I am not a hibernate expert, but based on my knowledge of jbpm and doing some debugging on it, here is my view.
I see a lot of performance issues owing to a large number of threads created by ehcache in hibernate. Also having multiple CommandExecutorThread will be taxing on the system.
Could you elaborate on why would you not want the same engine to handle multiple process definitions... according to some other post in the forum jbpm can handle about 100,000 transactions in a day on a simple laptop.
Our bigger clients will easily exceed that 100,000 transactions per day benchmark, so we are looking at ways to increase capacity. One strategy is to partition the process definitions across multiple BPM engines.
How about clustering....
I beleive jbpm will support clustering.
If someone from jboss can answer this it will help me too, as we are probably going to need some clustering ourselves.
Partitioning process definitions across multiple jBPM databases is a viable option. Clustering is also a possibility.
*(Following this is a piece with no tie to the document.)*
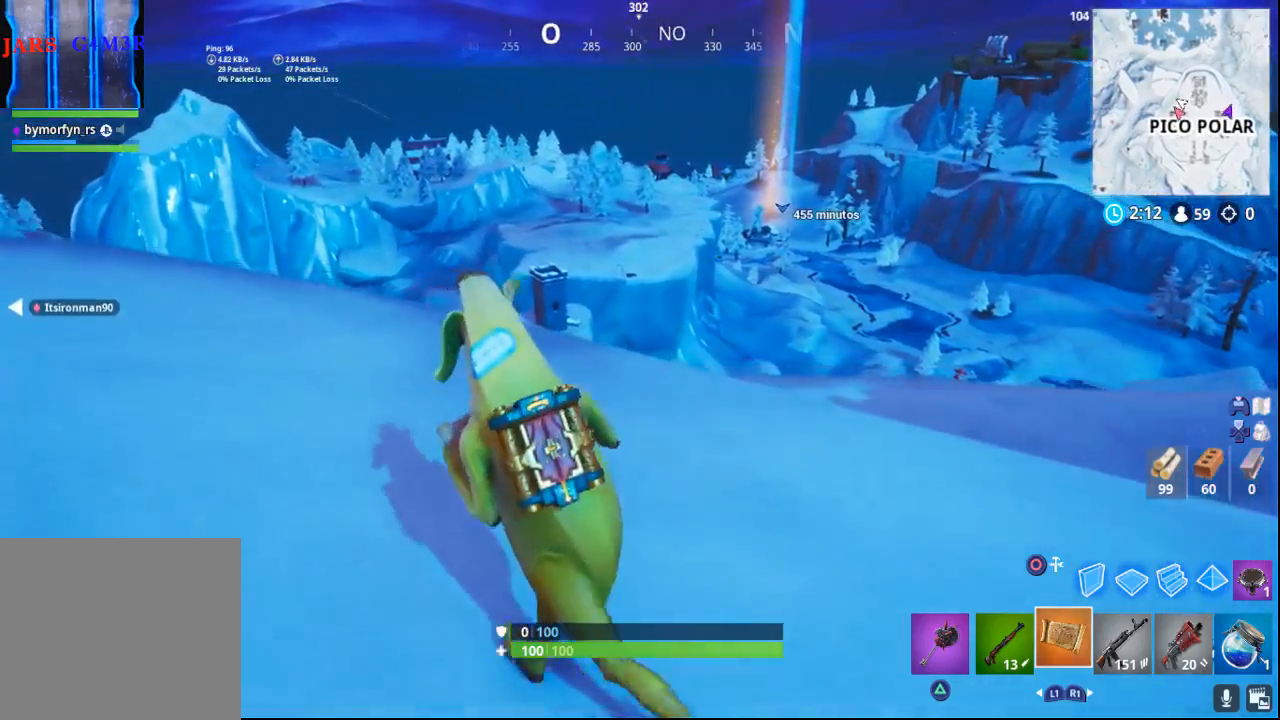
{"buttons": [], "left_stick": "left", "right_stick": "up-right", "events": [[33, "CIRCLE", "down"], [133, "CIRCLE", "up"], [467, "right_stick", "up-right"]]}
You can use clustering by encapsulating the jBPM API calls that you need in your application in a stateless session bean and cluster this last one.
For those who are following this thread ...
We hit a snag in the multiple JBPM engine scheme: timers.
In our original implementation, we started multiple jbpm applications (using the same JBPM_xxxx database tables) and assigned each process definition to a particular jbpm service (instance of our app). This worked well, except for process instances that use timers. Every jbpm service was firing every scheduled event.
We solved this by extending the scheduler thread class, and checking to see if the process instance associated with the current timer event was assigned to the current jbpm service before firing the event. Ah, joy.